A tremendous amount of improvement in the overall health of the gum and bone structure can be achieved conservatively through non-surgical intervention.
Even in severe cases, non-surgical periodontal therapy often precedes surgical therapy. This is done to improve the overall tissue quality prior to surgery and also to help limit the areas requiring surgery.
Scaling and Root Planing involves the removal of plaque and calculus (tartar) above and below the gum line. The goal is to remove as much of the noxious stimulus as possible, so that a healthier environment for the gum tissue and bone can exist.

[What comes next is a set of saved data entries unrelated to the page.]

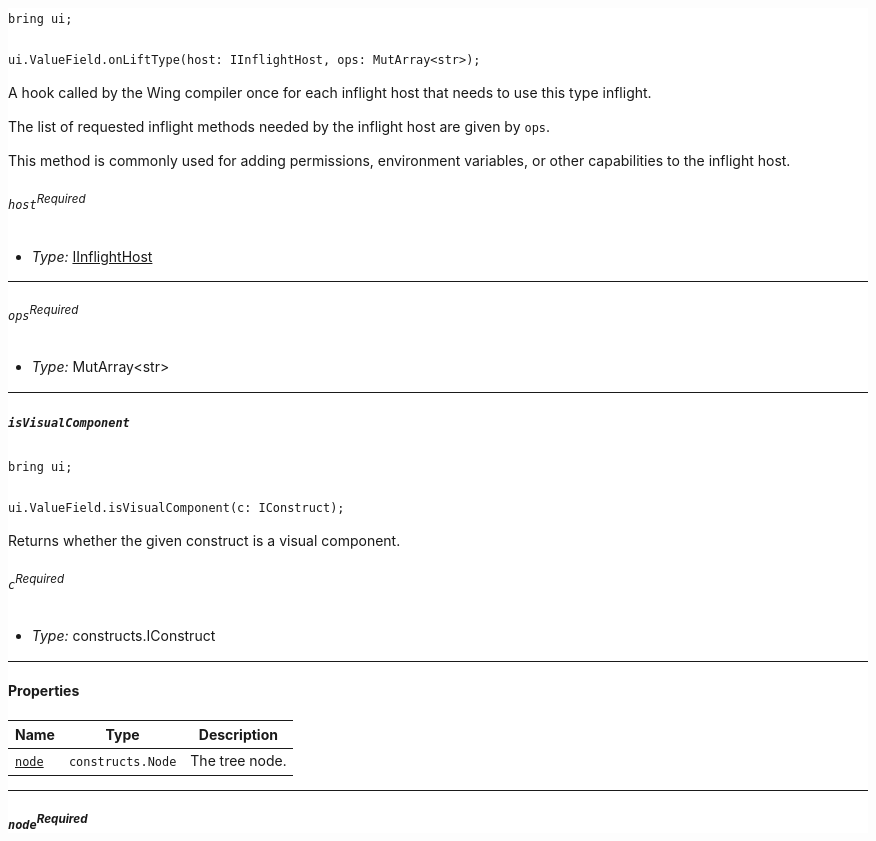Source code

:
 ```wing
bring ui;

ui.ValueField.onLiftType(host: IInflightHost, ops: MutArray<str>);
```

A hook called by the Wing compiler once for each inflight host that needs to use this type inflight.

The list of requested inflight methods
needed by the inflight host are given by `ops`.

This method is commonly used for adding permissions, environment variables, or
other capabilities to the inflight host.

###### `host`<sup>Required</sup> <a name="host" id="@winglang/sdk.ui.ValueField.onLiftType.parameter.host"></a>

- *Type:* <a href="#@winglang/sdk.std.IInflightHost">IInflightHost</a>

---

###### `ops`<sup>Required</sup> <a name="ops" id="@winglang/sdk.ui.ValueField.onLiftType.parameter.ops"></a>

- *Type:* MutArray&lt;str&gt;

---

##### `isVisualComponent` <a name="isVisualComponent" id="@winglang/sdk.ui.ValueField.isVisualComponent"></a>

```wing
bring ui;

ui.ValueField.isVisualComponent(c: IConstruct);
```

Returns whether the given construct is a visual component.

###### `c`<sup>Required</sup> <a name="c" id="@winglang/sdk.ui.ValueField.isVisualComponent.parameter.c"></a>

- *Type:* constructs.IConstruct

---

#### Properties <a name="Properties" id="Properties"></a>

| **Name** | **Type** | **Description** |
| --- | --- | --- |
| <code><a href="#@winglang/sdk.ui.ValueField.property.node">node</a></code> | <code>constructs.Node</code> | The tree node. |

---

##### `node`<sup>Required</sup> <a name="node" id="@winglang/sdk.ui.ValueField.property.node"></a>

This procedure is typically performed over multiple appointments, utilizing a local anesthetic for comfort. Re-evaluation of the gums and bone are performed approximately 4 weeks after the completion of Scaling and Root Planing.
In addition to Scaling and Root Planing, the doctor may recommend the use of antibiotics to assist in Initial Therapy. Certain forms of periodontal disease often involve more aggressive bacteria that respond well to the use of antibiotics in conjunction with Scaling and Root Planing.

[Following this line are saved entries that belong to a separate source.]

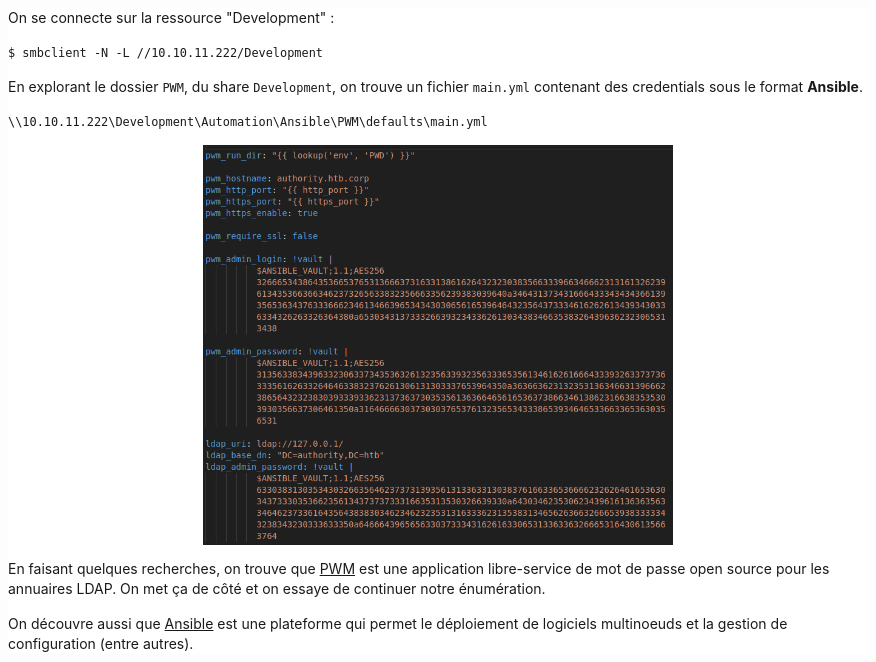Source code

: On se connecte sur la ressource "Development" :
```console
$ smbclient -N -L //10.10.11.222/Development 
```

En explorant le dossier `PWM`, du share `Development`, on trouve un fichier `main.yml` contenant des credentials sous le format **Ansible**.

```console
\\10.10.11.222\Development\Automation\Ansible\PWM\defaults\main.yml
```

<img src="/assets/images/WriteUps/HackTheBox/Autority/smbCredentialsHash.png" width="600px" height="400px" style="display: block; margin: 0 auto"/>

En faisant quelques recherches, on trouve que [PWM](https://github.com/pwm-project/pwm/) est une application libre-service de mot de passe open source pour les annuaires LDAP.
On met ça de côté et on essaye de continuer notre énumération.

On découvre aussi que [Ansible](https://fr.wikipedia.org/wiki/Ansible_(logiciel)) est une plateforme qui permet le déploiement de logiciels multinoeuds et la gestion de configuration (entre autres).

Localized antibiotics are placed directly in the space between the gum and tooth. The antibiotics available today are in the form of powders or gels. They are not painful to the patient.

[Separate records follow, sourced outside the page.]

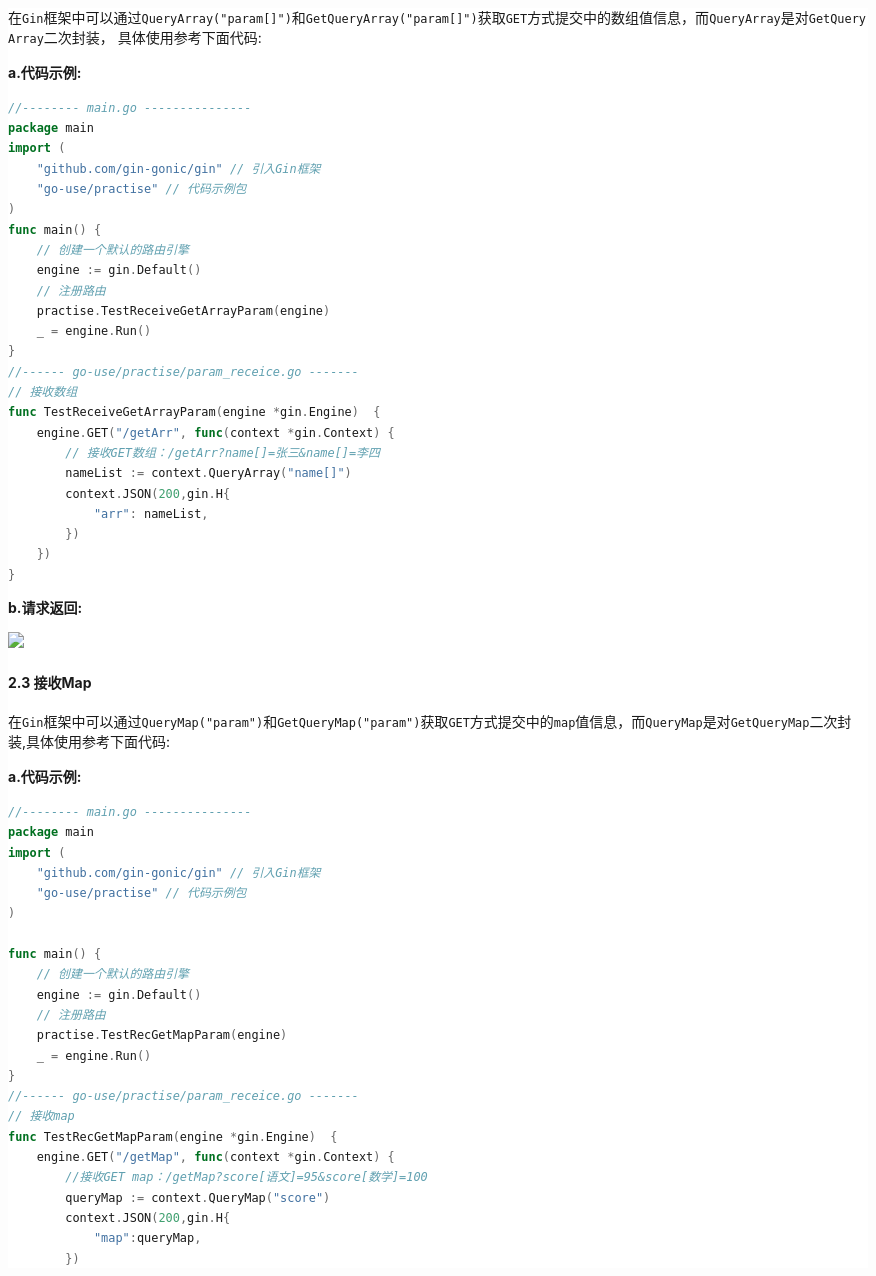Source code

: 在`Gin`框架中可以通过`QueryArray("param[]")`和`GetQueryArray("param[]")`获取`GET`方式提交中的数组值信息，而`QueryArray`是对`GetQueryArray`二次封装， 具体使用参考下面代码:

**a.代码示例:**

```go
//-------- main.go ---------------
package main
import (
	"github.com/gin-gonic/gin" // 引入Gin框架
	"go-use/practise" // 代码示例包
)
func main() {
	// 创建一个默认的路由引擎
	engine := gin.Default()
	// 注册路由
	practise.TestReceiveGetArrayParam(engine)
	_ = engine.Run()
}
//------ go-use/practise/param_receice.go -------
// 接收数组
func TestReceiveGetArrayParam(engine *gin.Engine)  {
	engine.GET("/getArr", func(context *gin.Context) {
		// 接收GET数组：/getArr?name[]=张三&name[]=李四
		nameList := context.QueryArray("name[]")
		context.JSON(200,gin.H{
			"arr": nameList,
		})
	})
}
```

**b.请求返回:**

![](https://go.liuqh.icu/img/20210427161130.png)

#### 2.3 接收Map

在`Gin`框架中可以通过`QueryMap("param")`和`GetQueryMap("param")`获取`GET`方式提交中的`map`值信息，而`QueryMap`是对`GetQueryMap`二次封装,具体使用参考下面代码:

**a.代码示例:**

```go
//-------- main.go ---------------
package main
import (
	"github.com/gin-gonic/gin" // 引入Gin框架
	"go-use/practise" // 代码示例包
)

func main() {
	// 创建一个默认的路由引擎
	engine := gin.Default()
	// 注册路由
	practise.TestRecGetMapParam(engine)
	_ = engine.Run()
}
//------ go-use/practise/param_receice.go -------
// 接收map
func TestRecGetMapParam(engine *gin.Engine)  {
	engine.GET("/getMap", func(context *gin.Context) {
		//接收GET map：/getMap?score[语文]=95&score[数学]=100
		queryMap := context.QueryMap("score")
		context.JSON(200,gin.H{
			"map":queryMap,
		})
```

In situations where aggressive disease is seen throughout the entire mouth, a prescription for an antibiotic may be given.
Factors involving excess stress on individual teeth (and in turn localized areas of gum and bone) may be addressed as well during Initial Therapy. A number of techniques may be utilized to aid in correcting a destructive bite.
A bite is considered to be healthy when all or most of the teeth are present and not destroyed by normal daily usage.
It is destructive when teeth show wear, looseness or when TMJ (jaw joint) damage is seen. Bite therapy helps restore a bite that can function without damage and destruction. The therapy may include:
Reshaping the biting surfaces of the teeth and eliminating spots of excessive pressures where the teeth are brought into contact. This is done by carefully dividing bite pressures evenly across all of the teeth.
Bite splint therapy using a custom fitted and adjusted plastic bite guard to keep the teeth apart, day, night or both.
Braces, to reposition mal-aligned or drifted teeth.
Replacement of old, worn out or damaged fillings.
Reconstruction or removal of badly worn and damaged teeth.
Non-surgical therapy continues after periodontal health is restored in the form of Periodontal Maintenance. Patients completing periodontal therapy are advised to continue their care at frequent intervals (initially 3 months) to help prevent recurrence of the disease. Although there is no way to predict if a relapse will occur, periodontal research has shown 3 month periodontal maintenance appointments can help prevent the resurfacing of the disease.